Merging and Splitting Documents on Linux

Split, merge, slice, join, these knives can do it all!

✍️ Jacob Mulquin
📅 11/04/2022

As part of my job, I deal with various documents sent by people using all types of different devices and varying levels of skillset. This can lead to some interesting situations where someone can send a document in as photos of printouts, multiple scanned pages, screenshots, a document that has been printed, then scanned to email. You get the idea... There's a lot of variation.

At work we use Windows, but I find the tools on Windows lacking for splitting and merging. You usually have to load these bulky GUIs which lock out features behind paywalls, no thanks! (I'm aware that the following tools are open source and available on Windows, but let's not let facts get in the way of some Linux evangelism)

Thanks to the wonders of open-source and many dedicated developers, there are numerous tools at your disposal if you want to merge or split documents. Thankyou community!

Merging documents

The first option is the convert program, part of ImageMagick. I use this one frequently if I have numerous JPG images that need to be turned into a single PDF. You can turn down the quality significantly if someone has sent through absurd 9MB images of each page.

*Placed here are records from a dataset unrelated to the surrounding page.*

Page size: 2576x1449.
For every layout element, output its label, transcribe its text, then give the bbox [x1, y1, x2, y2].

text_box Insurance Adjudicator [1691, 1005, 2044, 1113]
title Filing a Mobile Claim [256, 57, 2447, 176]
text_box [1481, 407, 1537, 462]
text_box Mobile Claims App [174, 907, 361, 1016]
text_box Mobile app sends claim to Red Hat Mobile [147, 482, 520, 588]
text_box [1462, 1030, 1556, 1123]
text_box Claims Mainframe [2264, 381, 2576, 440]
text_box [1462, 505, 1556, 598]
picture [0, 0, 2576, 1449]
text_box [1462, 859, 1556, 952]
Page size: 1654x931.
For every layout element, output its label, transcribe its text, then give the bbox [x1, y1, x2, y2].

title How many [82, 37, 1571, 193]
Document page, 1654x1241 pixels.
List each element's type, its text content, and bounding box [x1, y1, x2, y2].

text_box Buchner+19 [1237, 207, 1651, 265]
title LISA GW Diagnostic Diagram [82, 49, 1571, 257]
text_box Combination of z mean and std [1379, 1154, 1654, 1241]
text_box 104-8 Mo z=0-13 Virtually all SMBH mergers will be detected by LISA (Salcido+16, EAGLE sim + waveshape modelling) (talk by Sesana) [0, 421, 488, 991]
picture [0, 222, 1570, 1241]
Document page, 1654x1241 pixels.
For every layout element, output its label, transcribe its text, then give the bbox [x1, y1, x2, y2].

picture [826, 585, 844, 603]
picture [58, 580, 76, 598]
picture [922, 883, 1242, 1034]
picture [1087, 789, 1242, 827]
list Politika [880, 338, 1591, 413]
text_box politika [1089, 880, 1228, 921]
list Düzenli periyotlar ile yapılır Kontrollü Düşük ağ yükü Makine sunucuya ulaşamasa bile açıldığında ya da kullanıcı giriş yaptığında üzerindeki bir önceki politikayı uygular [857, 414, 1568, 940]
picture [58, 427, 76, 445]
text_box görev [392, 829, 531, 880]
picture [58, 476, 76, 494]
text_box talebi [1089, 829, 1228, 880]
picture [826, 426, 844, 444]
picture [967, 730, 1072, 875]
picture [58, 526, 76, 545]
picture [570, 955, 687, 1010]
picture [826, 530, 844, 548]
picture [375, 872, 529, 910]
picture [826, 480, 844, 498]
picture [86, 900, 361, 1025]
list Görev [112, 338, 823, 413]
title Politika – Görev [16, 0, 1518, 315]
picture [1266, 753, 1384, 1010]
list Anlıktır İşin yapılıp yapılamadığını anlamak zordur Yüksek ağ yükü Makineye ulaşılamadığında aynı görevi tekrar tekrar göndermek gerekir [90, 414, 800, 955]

convert -quality 100 -rotate 0 *.jpg output.pdf

I find that using convert when the input file is PDF can sometime lead to bad image quality. In cases where convert doesn't do the job, the gs (Ghostscript) program saves the day:

gs -sDEVICE=pdfwrite -dCompatibilityLevel=1.4 -dPDFSETTINGS=/default -dNOPAUSE -dQUIET -dBATCH -dDetectDuplicateImages -dCompressFonts=true -r150 -sOutputFile=gs.pdf *.pdf

Using Poppler's pdfunite, one I haven't used much but I have used the excellent pdftotext program in the past.

pdfunite *.pdf output.pdf

Splitting a document

Using Imagemagick

convert input.pdf[1-2] output.pdf

Using Ghostscript

gs -dNOPAUSE -dQUIET -dBATCH -sOutputFile="output.pdf" -dFirstPage=1 -dLastPage=2 -sDEVICE=pdfwrite "input.pdf"

Using Poppler's pdfseparate

pdfseparate input.pdf output-%d.pdf

pdfsplit

I threw together a script to help me split PDFs using a pattern, very originally named pdfsplit.sh.

With this script you can pass it a pattern, e.g. Say I want pages 1-2 as a document, then 3 standalone, 4 standalone, and finally 5-7 as a document. I would pass it "1-2, 3, 4, 5-7". Much like you can with GUI programs.

If you know of a program that can do this please let me know.

#!/bin/bash

# ./pdfsplit.sh input.pdf pattern [output-prefix]
# Written by Jacob Mulquin (https://mulquin.com), 2022

INPUT_FILE="$1"
PATTERN="$(echo -e "$2" | tr -d '[:space:]')"
if [[ -n "$3" ]]; then
    OUTPUT_PREFIX="$3"
else
    OUTPUT_PREFIX=$INPUT_FILE
fi

for i in $(echo $PATTERN | tr "," "\n")
do
    FIRST_PAGE=$i
    LAST_PAGE=$i
    if [[ "$i" == *"-"* ]]; then
        FIRST_PAGE=$(echo "$i" | cut -d- -f1)
        LAST_PAGE=$(echo "$i" | cut -d- -f2)
    fi

    gs -dNOPAUSE -dQUIET -dBATCH -sOutputFile="$OUTPUT_PREFIX-$FIRST_PAGE.pdf" -dFirstPage=$FIRST_PAGE -dLastPage=$LAST_PAGE -sDEVICE=pdfwrite "$INPUT_FILE"
done